Le sixième chapitre nous situe pour sa part dans un tout autre registre, en dégageant la manière dont la participation publique s’inscrit dans le parcours de vie des individus, ici les représentants des personnes utilisatrices de services. On y traite de la perception que ces derniers ont de leur rôle, de l’appréciation qu’ils ont de cette expérience et, enfin, de la contribution que cette dernière a sur leur émancipation personnelle.

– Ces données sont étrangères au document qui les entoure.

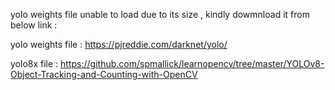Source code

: yolo weights file unable to load due to its size , kindly dowmnload it from below link :

yolo weights file : https://pjreddie.com/darknet/yolo/

yolo8x file : https://github.com/spmallick/learnopencv/tree/master/YOLOv8-Object-Tracking-and-Counting-with-OpenCV
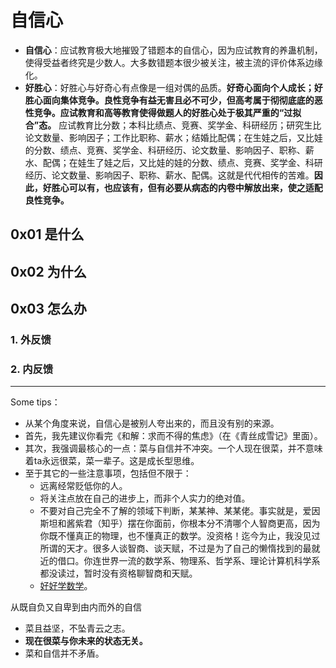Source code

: # 自信心

- **自信心**：应试教育极大地摧毁了错题本的自信心，因为应试教育的养蛊机制，使得受益者终究是少数人。大多数错题本很少被关注，被主流的评价体系边缘化。
- **好胜心**：好胜心与好奇心有点像是一组对偶的品质。**好奇心面向个人成长；好胜心面向集体竞争。良性竞争有益无害且必不可少，但高考属于彻彻底底的恶性竞争。应试教育和高等教育使得做题人的好胜心处于极其严重的“过拟合”态。** 应试教育比分数；本科比绩点、竞赛、奖学金、科研经历；研究生比论文数量、影响因子；工作比职称、薪水；结婚比配偶；在生娃之后，又比娃的分数、绩点、竞赛、奖学金、科研经历、论文数量、影响因子、职称、薪水、配偶；在娃生了娃之后，又比娃的娃的分数、绩点、竞赛、奖学金、科研经历、论文数量、影响因子、职称、薪水、配偶。这就是代代相传的苦难。**因此，好胜心可以有，也应该有，但有必要从病态的内卷中解放出来，使之适配良性竞争。**

## 0x01 是什么

## 0x02 为什么

## 0x03 怎么办

### 1. 外反馈

### 2. 内反馈

------------------------------------------------------------------------

Some tips：

- 从某个角度来说，自信心是被别人夸出来的，而且没有别的来源。
- 首先，我先建议你看完《和解：求而不得的焦虑》（在《青丝成雪记》里面）。
- 其次，我强调最核心的一点：菜与自信并不冲突。一个人现在很菜，并不意味着ta永远很菜，菜一辈子。这是成长型思维。
- 至于其它的一些注意事项，包括但不限于：
  - 远离经常贬低你的人。
  - 将关注点放在自己的进步上，而非个人实力的绝对值。
  - 不要对自己完全不了解的领域下判断，某某神、某某佬。事实就是，爱因斯坦和酱紫君（知乎）摆在你面前，你根本分不清哪个人智商更高，因为你既不懂真正的物理，也不懂真正的数学。没资格！迄今为止，我没见过所谓的天才。很多人谈智商、谈天赋，不过是为了自己的懒惰找到的最就近的借口。你连世界一流的数学系、物理系、哲学系、理论计算机科学系都没读过，暂时没有资格聊智商和天赋。
  - [好好学数学](https://www.zhihu.com/question/39501051/answer/83028671)。

从既自负又自卑到由内而外的自信

- 菜且益坚，不坠青云之志。
- **现在很菜与你未来的状态无关。**
- 菜和自信并不矛盾。
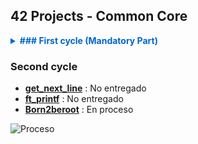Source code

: ## 42 Projects - Common Core
<details>
<summary style="color: #0066cc; font-weight: bold;"> ### First cycle (Mandatory Part)</summary>
- [**Libft**](https://github.com/mferest/Cursus42/tree/main/Cursus/circle-00/Libft) : 125/100 ✔️✔️
</details>

### Second cycle
- [**get_next_line**](https://github.com/mferest/Cursus42/tree/main/Cursus/circle-01/get_next_line) : No entregado
- [**ft_printf**](https://github.com/mferest/Cursus42/tree/main/Cursus/circle-01/ft_printf) : No entregado
- [**Born2beroot**](https://github.com/mferest/Cursus42/tree/main/Cursus/circle-00/Libft/Born2beroot) : En proceso
  
![Proceso](https://github.com/mferest/Cursus42/assets/139508718/5c3469bb-e8d8-4f01-baa4-4d282a625556)

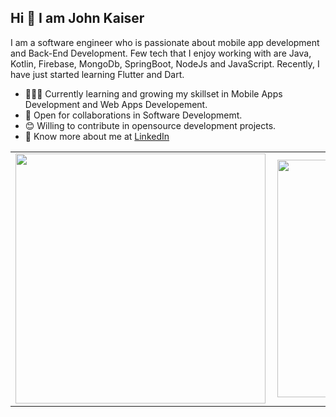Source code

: 
## Hi 👋 I am John Kaiser  


I am a software engineer who is passionate about mobile app development and Back-End Development. Few tech that I enjoy working with are Java, Kotlin, Firebase, MongoDb, SpringBoot, NodeJs and JavaScript. Recently, I have just started learning Flutter and Dart.

- 👨🏽‍💻 Currently learning and growing my skillset in Mobile Apps Development and Web Apps Developement.
- 🤝 Open for collaborations in Software Developmemt.
- 😊 Willing to contribute in opensource development projects.
- 👨 Know more about me at [LinkedIn](https://www.linkedin.com/in/john-kaiser-910692212/) 

<center>
  <table>
  <tr>
      <td><img width="400px" align="left" src="https://github-readme-stats.vercel.app/api?username=johnkaizer&count_private=true&show_icons=true&theme=dark&layout=compact" /></td>
      <td><img width="380px" align="left" src="https://github-readme-stats.vercel.app/api/top-langs/?username=johnkaizer&hide=html&layout=compact&theme=dark" /></td>
  </tr>   
</table>
</center>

Le dernier chapitre, soit le chapitre 7, se présente comme une ouverture sociologique sur la question de la participation publique, interrogeant les enjeux démocratiques qu’elle pose à la société québécoise. Se dessine alors un commentaire critique sur l’exercice de la participation publique des personnes utilisatrices de services suite à l’implantation, en 2005, du PASM. La réflexion porte plus spécifiquement sur l’apport de la participation au renouvellement démocratique de l’action gouvernementale en matière de planification et d’organisation des services sociaux et de santé.
Michèle Clément
Yves Lecomte
Bibliographie
Bédard, D., Lazure, D. et C. A. Roberts (1962). Rapport de la Commission d’étude sur les hôpitaux psychiatriques (rapport Bédard). Québec : Gouvernement du Québec.
Boudreau, F. (1984). De l’asile à la santé mentale. Montréal : Éditions Saint-Martin.
MSSS. (2005). Plan d’action en santé mentale. La force des liens. 2005-2010 (2-550- 44549-X et 2-550-44367-5). Québec : Gouvernement du Québec. http://publications.msss.gouv.qc.ca/acrobat/f/documentation/2005/05-914-01.pdf.
Pagé, J.-C. (1961). Les fous crient au secours. Montréal : les Éditions du Jour.
Wallot, H. (1998). La danse autour du fou. Survol de l’histoire organisationnelle de la prise en charge de la folie au Québec depuis les origines jusqu’à nos jours. Beauport : Publications MNH.